# Aerial forklift platform



## ruinexplorer (Aug 16, 2012)

Below is a photo that was shared with me of someone working on a "aerial forklift platform" on a job down in Orlando. I am pretty sure that the idea was one of the standard ways to do this, as pictured here.




If you don't know much about it, this is a good resource.

However, I should add "fail" to this one for multiple reasons.


----------



## rsmentele (Aug 17, 2012)

Wow.... I kind of love to see these types of pictures.... nothing like good ol American Ingenuity right?!


----------



## traxman25 (Aug 17, 2012)

I love how the mast is tilted back to the stops but the lift weighs so much that it bent the forks and is sitting level.

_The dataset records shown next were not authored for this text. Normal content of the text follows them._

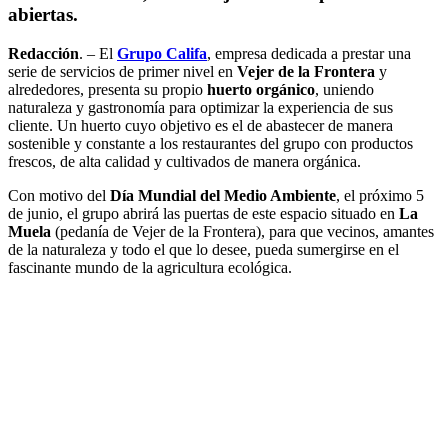
abiertas.
Redacción
. – El
Grupo Califa
, empresa dedicada a prestar una
serie de servicios de primer nivel en
Vejer de la Frontera
y
alrededores, presenta su propio
huerto orgánico
, uniendo
naturaleza y gastronomía para optimizar la experiencia de sus
cliente. Un huerto cuyo objetivo es el de abastecer de manera
sostenible y constante a los restaurantes del grupo con productos
frescos, de alta calidad y cultivados de manera orgánica.
Con motivo del
Día Mundial del Medio Ambiente
, el próximo 5
de junio, el grupo abrirá las puertas de este espacio situado en
La
Muela
(pedanía de Vejer de la Frontera), para que vecinos, amantes
de la naturaleza y todo el que lo desee, pueda sumergirse en el
fascinante mundo de la agricultura ecológica.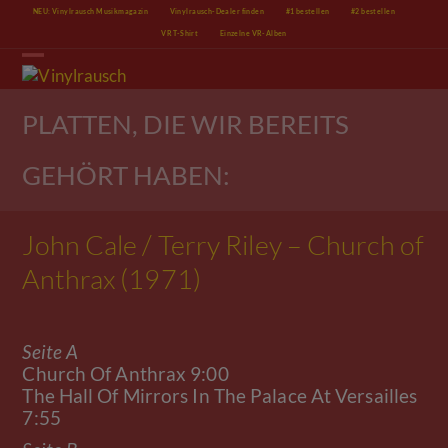
Skip
NEU: Vinylrausch Musikmagazin
Vinylrausch-Dealer finden
#1 bestellen
#2 bestellen
to
VR T-Shirt
Einzelne VR-Alben
content
Open
Close
mobile
mobile
menu
menu
PLATTEN, DIE WIR BEREITS
GEHÖRT HABEN:
John Cale / Terry Riley – Church of
Anthrax (1971)
Seite A
Church Of Anthrax 9:00
The Hall Of Mirrors In The Palace At Versailles
7:55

I guess one could say at least they used the lift's lifting points and didn't just slide it on the forks.


----------



## DuckJordan (Aug 19, 2012)

the reason why this is even worse is the forks aren't placed correctly. The load isn't even close to the strength


----------



## JohnD (Aug 20, 2012)

Well gee whiz, for the higher sections, they can even add a ladder on top. Then, if that still isn' quite high enough, the guy up top could strap on some sheetrockers stilts. Rube Goldberg would even flinch at this contraption. I bet they even got all this from Acme, you know where Wiley Coyote shops.


----------



## rsmentele (Aug 20, 2012)

Next time they should refer to this.


----------



## rsmentele (Aug 20, 2012)

These guys must have been trained by them


----------



## venuetech (Aug 21, 2012)

I don't think I would want one of these.


----------



## mstaylor (Sep 1, 2012)

I have used an approved basket for a forklift on many occasions. I can attest that they are generally fine but am fully aware of the inherent danger of failure. Our forks are well maintained and operated but certified operators only but that hasn't always been the case. In the early '80s, I was on a fork/man lift combo. I was in the peak of a 12/12 pitch roof of a two story building, so about three stories up. Something was wonky in the mast and it broke all four chains and the mast fell. Two of us took the express route to the ground. Luckily we both walked away. At my current arena we had a contractor doing some work and asked to use the fork. The head of maintenance asked if he was certified and he assured him he was. The operator was not bringing the guy down during moves and drove cross ways on an incline fully extended and flipped the lift. He totaled the fork, took the corner of a metal storage building and broke a guy's arm. Turns out he was not certified, nor ever had been. We now own a 60ft Genie so we rarely use the fork/basket combo any longer. 
Long story short, it can be done safely, but it does require some thought,care, and as the article says, excellent maintenance.


----------



## ruinexplorer (Sep 1, 2012)

For one of the staging companies which I worked for, we had an approved platform for our warehouse. Since we only needed the elevation for changing out lights, filters, or what not, it didn't make sense to invest in another aerial lift. We only had to maintain our forks. It was nice because our OSHA training on the fork also included use for personnel.


----------



## wiscolighting (Oct 3, 2012)

ruinexplorer said:


> However, I should add "fail" to this one for multiple reasons.View attachment 7457



Forklift driver: "Hold my beer and get into the basket while I try something..."


----------



## JohnSB (Nov 30, 2012)

ruinexplorer said:


> Below is a photo that was shared with me of someone working on a "aerial forklift platform" on a job down in Orlando. I am pretty sure that the idea was one of the standard ways to do this, as pictured here.
> View attachment 7458
> 
> 
> ...



It means job security when I see photo's like this, 'course I'm a full time firefighter/paramedic.


----------